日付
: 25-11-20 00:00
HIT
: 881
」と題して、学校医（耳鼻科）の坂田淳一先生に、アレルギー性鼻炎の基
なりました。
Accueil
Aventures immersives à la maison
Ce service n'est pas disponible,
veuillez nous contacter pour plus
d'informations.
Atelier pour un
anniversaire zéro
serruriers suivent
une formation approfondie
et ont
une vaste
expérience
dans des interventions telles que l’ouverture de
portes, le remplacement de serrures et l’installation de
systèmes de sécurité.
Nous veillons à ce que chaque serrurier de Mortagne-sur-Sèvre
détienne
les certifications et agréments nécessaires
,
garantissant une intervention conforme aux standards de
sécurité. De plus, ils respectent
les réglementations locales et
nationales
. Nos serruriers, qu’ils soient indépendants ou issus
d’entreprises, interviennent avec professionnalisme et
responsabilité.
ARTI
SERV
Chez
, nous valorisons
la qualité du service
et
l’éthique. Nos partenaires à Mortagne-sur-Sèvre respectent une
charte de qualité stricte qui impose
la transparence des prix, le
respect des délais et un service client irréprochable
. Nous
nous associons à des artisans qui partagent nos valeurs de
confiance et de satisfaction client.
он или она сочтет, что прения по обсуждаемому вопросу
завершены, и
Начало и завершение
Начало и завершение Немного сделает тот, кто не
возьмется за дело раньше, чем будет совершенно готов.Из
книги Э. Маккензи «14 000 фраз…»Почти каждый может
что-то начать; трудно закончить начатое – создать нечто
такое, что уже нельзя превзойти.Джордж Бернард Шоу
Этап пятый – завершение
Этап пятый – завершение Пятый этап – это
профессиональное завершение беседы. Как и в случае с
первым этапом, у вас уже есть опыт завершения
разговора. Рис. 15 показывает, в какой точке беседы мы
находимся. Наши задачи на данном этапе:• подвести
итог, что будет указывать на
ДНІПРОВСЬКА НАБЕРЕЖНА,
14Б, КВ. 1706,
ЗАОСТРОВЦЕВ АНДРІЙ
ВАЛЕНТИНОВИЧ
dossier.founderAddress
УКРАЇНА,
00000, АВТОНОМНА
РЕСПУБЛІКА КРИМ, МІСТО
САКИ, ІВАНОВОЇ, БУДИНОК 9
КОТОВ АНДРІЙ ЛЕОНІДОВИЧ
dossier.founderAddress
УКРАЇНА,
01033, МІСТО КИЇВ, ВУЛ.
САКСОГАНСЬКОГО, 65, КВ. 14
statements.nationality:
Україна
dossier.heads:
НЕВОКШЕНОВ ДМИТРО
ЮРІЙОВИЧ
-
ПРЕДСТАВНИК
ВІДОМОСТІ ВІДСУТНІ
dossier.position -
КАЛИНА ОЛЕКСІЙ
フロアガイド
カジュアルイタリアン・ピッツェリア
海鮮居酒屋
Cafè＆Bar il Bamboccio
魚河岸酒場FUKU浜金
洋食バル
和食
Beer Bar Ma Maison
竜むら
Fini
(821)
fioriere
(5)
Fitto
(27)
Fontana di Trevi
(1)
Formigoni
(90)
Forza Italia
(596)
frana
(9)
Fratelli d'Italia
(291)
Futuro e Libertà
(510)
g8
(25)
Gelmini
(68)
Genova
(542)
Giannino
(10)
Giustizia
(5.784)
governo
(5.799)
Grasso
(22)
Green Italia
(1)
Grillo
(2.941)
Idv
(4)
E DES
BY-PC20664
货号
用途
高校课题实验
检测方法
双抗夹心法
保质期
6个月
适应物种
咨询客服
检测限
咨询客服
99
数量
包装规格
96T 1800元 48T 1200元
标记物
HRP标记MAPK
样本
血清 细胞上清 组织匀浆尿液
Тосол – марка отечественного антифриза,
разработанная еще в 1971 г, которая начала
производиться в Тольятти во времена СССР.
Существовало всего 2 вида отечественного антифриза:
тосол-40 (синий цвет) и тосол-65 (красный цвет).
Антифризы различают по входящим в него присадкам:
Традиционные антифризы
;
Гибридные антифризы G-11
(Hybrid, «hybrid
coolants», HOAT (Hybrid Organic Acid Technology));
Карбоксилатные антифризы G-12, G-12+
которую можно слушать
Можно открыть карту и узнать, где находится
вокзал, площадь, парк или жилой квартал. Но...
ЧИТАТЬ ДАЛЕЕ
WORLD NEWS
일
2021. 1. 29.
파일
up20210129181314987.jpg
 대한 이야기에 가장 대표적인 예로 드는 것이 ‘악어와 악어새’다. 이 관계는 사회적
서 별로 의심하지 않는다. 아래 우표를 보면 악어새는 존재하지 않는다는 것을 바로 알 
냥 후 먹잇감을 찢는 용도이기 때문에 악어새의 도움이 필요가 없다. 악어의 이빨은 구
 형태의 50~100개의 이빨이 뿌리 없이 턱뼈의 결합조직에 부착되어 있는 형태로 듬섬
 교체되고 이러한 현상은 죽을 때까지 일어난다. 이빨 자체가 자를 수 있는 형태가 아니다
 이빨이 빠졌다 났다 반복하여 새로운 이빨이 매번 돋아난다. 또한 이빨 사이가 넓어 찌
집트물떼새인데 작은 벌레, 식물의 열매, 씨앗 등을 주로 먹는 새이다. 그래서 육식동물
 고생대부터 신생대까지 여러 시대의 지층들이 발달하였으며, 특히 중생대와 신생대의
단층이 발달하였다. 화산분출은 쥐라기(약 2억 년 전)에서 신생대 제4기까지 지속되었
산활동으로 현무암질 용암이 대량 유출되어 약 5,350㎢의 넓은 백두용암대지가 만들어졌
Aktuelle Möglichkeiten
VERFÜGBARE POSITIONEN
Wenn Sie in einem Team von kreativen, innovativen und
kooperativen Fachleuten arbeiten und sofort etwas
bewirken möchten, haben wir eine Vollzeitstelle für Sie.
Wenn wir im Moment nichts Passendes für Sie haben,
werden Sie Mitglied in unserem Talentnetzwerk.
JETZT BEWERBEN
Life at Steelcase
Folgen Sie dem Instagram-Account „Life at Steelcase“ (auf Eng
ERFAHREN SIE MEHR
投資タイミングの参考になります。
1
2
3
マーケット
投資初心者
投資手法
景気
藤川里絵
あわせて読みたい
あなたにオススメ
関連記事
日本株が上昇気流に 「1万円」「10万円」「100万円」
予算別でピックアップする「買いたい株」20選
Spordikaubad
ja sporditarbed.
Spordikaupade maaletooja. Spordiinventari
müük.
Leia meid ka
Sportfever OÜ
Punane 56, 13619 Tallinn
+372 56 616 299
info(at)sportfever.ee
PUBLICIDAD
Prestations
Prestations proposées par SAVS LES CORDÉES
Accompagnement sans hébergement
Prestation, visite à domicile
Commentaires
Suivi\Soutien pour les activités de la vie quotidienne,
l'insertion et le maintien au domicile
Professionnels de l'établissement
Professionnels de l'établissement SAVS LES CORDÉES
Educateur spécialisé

+ + + +

Each entry above should be retyped exactly, with nothing missed.

日付
: 25-11-20 00:00
HIT
: 881
」と題して、学校医（耳鼻科）の坂田淳一先生に、アレルギー性鼻炎の基
なりました。
Accueil
Aventures immersives à la maison
Ce service n'est pas disponible,
veuillez nous contacter pour plus
d'informations.
Atelier pour un
anniversaire zéro
serruriers suivent
une formation approfondie
et ont
une vaste
expérience
dans des interventions telles que l’ouverture de
portes, le remplacement de serrures et l’installation de
systèmes de sécurité.
Nous veillons à ce que chaque serrurier de Mortagne-sur-Sèvre
détienne
les certifications et agréments nécessaires
,
garantissant une intervention conforme aux standards de
sécurité. De plus, ils respectent
les réglementations locales et
nationales
. Nos serruriers, qu’ils soient indépendants ou issus
d’entreprises, interviennent avec professionnalisme et
responsabilité.
ARTI
SERV
Chez
, nous valorisons
la qualité du service
et
l’éthique. Nos partenaires à Mortagne-sur-Sèvre respectent une
charte de qualité stricte qui impose
la transparence des prix, le
respect des délais et un service client irréprochable
. Nous
nous associons à des artisans qui partagent nos valeurs de
confiance et de satisfaction client.
он или она сочтет, что прения по обсуждаемому вопросу
завершены, и
Начало и завершение
Начало и завершение Немного сделает тот, кто не
возьмется за дело раньше, чем будет совершенно готов.Из
книги Э. Маккензи «14 000 фраз…»Почти каждый может
что-то начать; трудно закончить начатое – создать нечто
такое, что уже нельзя превзойти.Джордж Бернард Шоу
Этап пятый – завершение
Этап пятый – завершение Пятый этап – это
профессиональное завершение беседы. Как и в случае с
первым этапом, у вас уже есть опыт завершения
разговора. Рис. 15 показывает, в какой точке беседы мы
находимся. Наши задачи на данном этапе:• подвести
итог, что будет указывать на
ДНІПРОВСЬКА НАБЕРЕЖНА,
14Б, КВ. 1706,
ЗАОСТРОВЦЕВ АНДРІЙ
ВАЛЕНТИНОВИЧ
dossier.founderAddress
УКРАЇНА,
00000, АВТОНОМНА
РЕСПУБЛІКА КРИМ, МІСТО
САКИ, ІВАНОВОЇ, БУДИНОК 9
КОТОВ АНДРІЙ ЛЕОНІДОВИЧ
dossier.founderAddress
УКРАЇНА,
01033, МІСТО КИЇВ, ВУЛ.
САКСОГАНСЬКОГО, 65, КВ. 14
statements.nationality:
Україна
dossier.heads:
НЕВОКШЕНОВ ДМИТРО
ЮРІЙОВИЧ
-
ПРЕДСТАВНИК
ВІДОМОСТІ ВІДСУТНІ
dossier.position -
КАЛИНА ОЛЕКСІЙ
フロアガイド
カジュアルイタリアン・ピッツェリア
海鮮居酒屋
Cafè＆Bar il Bamboccio
魚河岸酒場FUKU浜金
洋食バル
和食
Beer Bar Ma Maison
竜むら
Fini
(821)
fioriere
(5)
Fitto
(27)
Fontana di Trevi
(1)
Formigoni
(90)
Forza Italia
(596)
frana
(9)
Fratelli d'Italia
(291)
Futuro e Libertà
(510)
g8
(25)
Gelmini
(68)
Genova
(542)
Giannino
(10)
Giustizia
(5.784)
governo
(5.799)
Grasso
(22)
Green Italia
(1)
Grillo
(2.941)
Idv
(4)
E DES
BY-PC20664
货号
用途
高校课题实验
检测方法
双抗夹心法
保质期
6个月
适应物种
咨询客服
检测限
咨询客服
99
数量
包装规格
96T 1800元 48T 1200元
标记物
HRP标记MAPK
样本
血清 细胞上清 组织匀浆尿液
Тосол – марка отечественного антифриза,
разработанная еще в 1971 г, которая начала
производиться в Тольятти во времена СССР.
Существовало всего 2 вида отечественного антифриза:
тосол-40 (синий цвет) и тосол-65 (красный цвет).
Антифризы различают по входящим в него присадкам:
Традиционные антифризы
;
Гибридные антифризы G-11
(Hybrid, «hybrid
coolants», HOAT (Hybrid Organic Acid Technology));
Карбоксилатные антифризы G-12, G-12+
которую можно слушать
Можно открыть карту и узнать, где находится
вокзал, площадь, парк или жилой квартал. Но...
ЧИТАТЬ ДАЛЕЕ
WORLD NEWS
일
2021. 1. 29.
파일
up20210129181314987.jpg
 대한 이야기에 가장 대표적인 예로 드는 것이 ‘악어와 악어새’다. 이 관계는 사회적
서 별로 의심하지 않는다. 아래 우표를 보면 악어새는 존재하지 않는다는 것을 바로 알 
냥 후 먹잇감을 찢는 용도이기 때문에 악어새의 도움이 필요가 없다. 악어의 이빨은 구
 형태의 50~100개의 이빨이 뿌리 없이 턱뼈의 결합조직에 부착되어 있는 형태로 듬섬
 교체되고 이러한 현상은 죽을 때까지 일어난다. 이빨 자체가 자를 수 있는 형태가 아니다
 이빨이 빠졌다 났다 반복하여 새로운 이빨이 매번 돋아난다. 또한 이빨 사이가 넓어 찌
집트물떼새인데 작은 벌레, 식물의 열매, 씨앗 등을 주로 먹는 새이다. 그래서 육식동물
 고생대부터 신생대까지 여러 시대의 지층들이 발달하였으며, 특히 중생대와 신생대의
단층이 발달하였다. 화산분출은 쥐라기(약 2억 년 전)에서 신생대 제4기까지 지속되었
산활동으로 현무암질 용암이 대량 유출되어 약 5,350㎢의 넓은 백두용암대지가 만들어졌
Aktuelle Möglichkeiten
VERFÜGBARE POSITIONEN
Wenn Sie in einem Team von kreativen, innovativen und
kooperativen Fachleuten arbeiten und sofort etwas
bewirken möchten, haben wir eine Vollzeitstelle für Sie.
Wenn wir im Moment nichts Passendes für Sie haben,
werden Sie Mitglied in unserem Talentnetzwerk.
JETZT BEWERBEN
Life at Steelcase
Folgen Sie dem Instagram-Account „Life at Steelcase“ (auf Eng
ERFAHREN SIE MEHR
投資タイミングの参考になります。
1
2
3
マーケット
投資初心者
投資手法
景気
藤川里絵
あわせて読みたい
あなたにオススメ
関連記事
日本株が上昇気流に 「1万円」「10万円」「100万円」
予算別でピックアップする「買いたい株」20選
Spordikaubad
ja sporditarbed.
Spordikaupade maaletooja. Spordiinventari
müük.
Leia meid ka
Sportfever OÜ
Punane 56, 13619 Tallinn
+372 56 616 299
info(at)sportfever.ee
PUBLICIDAD
Prestations
Prestations proposées par SAVS LES CORDÉES
Accompagnement sans hébergement
Prestation, visite à domicile
Commentaires
Suivi\Soutien pour les activités de la vie quotidienne,
l'insertion et le maintien au domicile
Professionnels de l'établissement
Professionnels de l'établissement SAVS LES CORDÉES
Educateur spécialisé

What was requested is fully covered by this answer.